Letter of Transmittal
Regarding Units in Blackstone Private Equity Strategies Fund L.P. For Clients of
RBC Capital Markets LLC, Pershing LLC,
Charles Schwab & Co., Inc., National Financial Services LLC / Fidelity
Brokerage Services LLC, Goldman Sachs Custody Solutions, and SEI Investments Company
Tendered Pursuant to the Offer to Purchase
Dated April 1, 2024
Your Custodian and/or Financial Advisor/Portfolio Manager, as
applicable, must submit this
Letter of Transmittal for processing by
11:59 p.m., Eastern Time, on April 30, 2024, unless the Offer is extended
Complete this Letter of Transmittal and follow the Transmittal
Instructions included herein
Dear Unitholders:
The undersigned hereby tenders to Blackstone Private Equity Strategies Fund L.P., a private fund that is exempt from registration under Section 3(c)(7) of the Investment Company Act of 1940, as amended (the “1940 Act”) and is organized as a Delaware limited partnership (the “Fund”), the limited partnership units in the Fund, either held directly or indirectly through Blackstone Private Equity Strategies Fund (TE) L.P. (the “Feeder”), or portion thereof held by the undersigned, described and specified below, on the terms and conditions set forth in the Offer to Purchase dated April 1, 2024 (the “Offer to Purchase”), receipt of which is hereby acknowledged, and in this Letter of Transmittal (which together with the Offer to Purchase constitute the “Offer”). The Tender and this Letter of Transmittal are subject to all the terms and conditions set forth in the Offer to Purchase, including, but not limited to, the absolute right of the General Partner to reject any and all tenders determined by it, in its sole discretion and subject to the Second Amended and Restated Limited Partnership Agreement dated as of March 12, 2024, as amended (the “Limited Partnership Agreement”), not to be in the appropriate form.

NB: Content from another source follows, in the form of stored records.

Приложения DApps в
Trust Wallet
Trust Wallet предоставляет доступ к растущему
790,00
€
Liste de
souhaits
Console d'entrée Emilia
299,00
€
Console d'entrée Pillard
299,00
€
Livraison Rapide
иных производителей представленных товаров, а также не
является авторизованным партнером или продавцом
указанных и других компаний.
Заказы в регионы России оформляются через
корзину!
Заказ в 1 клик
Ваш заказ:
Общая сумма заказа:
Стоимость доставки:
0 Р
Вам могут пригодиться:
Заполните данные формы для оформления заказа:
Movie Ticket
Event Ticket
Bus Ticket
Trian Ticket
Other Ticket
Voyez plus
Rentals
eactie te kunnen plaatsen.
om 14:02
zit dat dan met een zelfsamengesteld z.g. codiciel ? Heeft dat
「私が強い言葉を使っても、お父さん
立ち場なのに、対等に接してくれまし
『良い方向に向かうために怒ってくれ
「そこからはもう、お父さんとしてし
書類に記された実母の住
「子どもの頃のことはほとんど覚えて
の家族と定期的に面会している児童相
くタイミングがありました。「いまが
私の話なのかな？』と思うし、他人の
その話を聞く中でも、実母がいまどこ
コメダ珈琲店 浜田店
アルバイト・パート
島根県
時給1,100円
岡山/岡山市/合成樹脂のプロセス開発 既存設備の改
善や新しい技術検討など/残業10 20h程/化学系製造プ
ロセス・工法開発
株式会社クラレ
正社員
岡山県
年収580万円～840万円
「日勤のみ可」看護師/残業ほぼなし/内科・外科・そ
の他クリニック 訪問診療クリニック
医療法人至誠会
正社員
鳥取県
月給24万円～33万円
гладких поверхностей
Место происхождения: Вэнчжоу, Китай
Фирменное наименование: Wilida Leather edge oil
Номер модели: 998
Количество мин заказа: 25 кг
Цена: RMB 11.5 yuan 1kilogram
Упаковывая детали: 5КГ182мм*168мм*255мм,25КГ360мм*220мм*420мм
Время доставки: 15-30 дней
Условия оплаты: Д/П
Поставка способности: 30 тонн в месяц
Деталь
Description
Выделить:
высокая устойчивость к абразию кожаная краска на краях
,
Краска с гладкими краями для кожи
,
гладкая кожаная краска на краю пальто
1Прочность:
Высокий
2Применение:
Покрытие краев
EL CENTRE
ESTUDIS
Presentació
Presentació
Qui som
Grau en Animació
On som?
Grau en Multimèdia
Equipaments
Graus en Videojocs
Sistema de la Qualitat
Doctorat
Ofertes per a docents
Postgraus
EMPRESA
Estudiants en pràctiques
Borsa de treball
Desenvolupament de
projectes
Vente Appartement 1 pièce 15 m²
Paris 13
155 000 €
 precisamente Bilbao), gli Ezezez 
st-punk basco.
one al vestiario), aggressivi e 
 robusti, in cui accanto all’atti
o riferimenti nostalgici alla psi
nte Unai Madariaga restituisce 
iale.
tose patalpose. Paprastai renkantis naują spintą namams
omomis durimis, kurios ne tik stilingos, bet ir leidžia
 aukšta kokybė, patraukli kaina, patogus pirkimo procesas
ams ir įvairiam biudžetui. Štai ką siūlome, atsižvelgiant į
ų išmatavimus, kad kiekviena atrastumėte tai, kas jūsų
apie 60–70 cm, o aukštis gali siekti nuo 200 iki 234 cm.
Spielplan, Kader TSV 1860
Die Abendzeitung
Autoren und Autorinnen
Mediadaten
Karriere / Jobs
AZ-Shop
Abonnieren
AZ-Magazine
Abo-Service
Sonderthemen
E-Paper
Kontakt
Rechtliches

The undersigned hereby sells to the Fund the limited partnership units in the Fund or portion thereof tendered hereby pursuant to the Offer.
The undersigned hereby warrants that the undersigned has full authority to sell the limited partnership units in the Fund or portion thereof tendered hereby and that the Fund will acquire good title thereto, free and clear of all liens, charges, encumbrances, conditional sales agreements or other obligations relating to the sale thereof, and not subject to any adverse claim, when and to the extent the same are purchased by it. Upon request, the undersigned will execute and deliver any additional documents necessary to complete the sale in accordance with the terms of the Offer. The undersigned recognizes that under certain circumstances set forth in the Offer, the Fund may not be required to purchase any of the beneficial units of interest in the Fund or portions thereof tendered hereby.
A non-transferable, non-interest bearing promissory note for the purchase price will be issued to the undersigned if the Fund accepts for purchase the units tendered hereby. The undersigned acknowledges that SS&C GIDS, Inc., the Fund’s transfer agent, will hold the promissory note on behalf of the undersigned. The cash payment(s) of the purchase price for the limited partnership units in the Fund or portion thereof of the undersigned, as described in Section 6 “Purchases and Payment” of the Offer to Purchase, shall be wired to the account at your financial intermediary from which your subscription funds were debited.
All authority herein conferred or agreed to be conferred shall survive the death or incapacity of the undersigned and the obligation of the undersigned hereunder shall be binding on the heirs, personal representatives, successors and assigns of the undersigned. Except as stated in Section 5 “Withdrawal Rights” of the Offer to Purchase, this tender is irrevocable.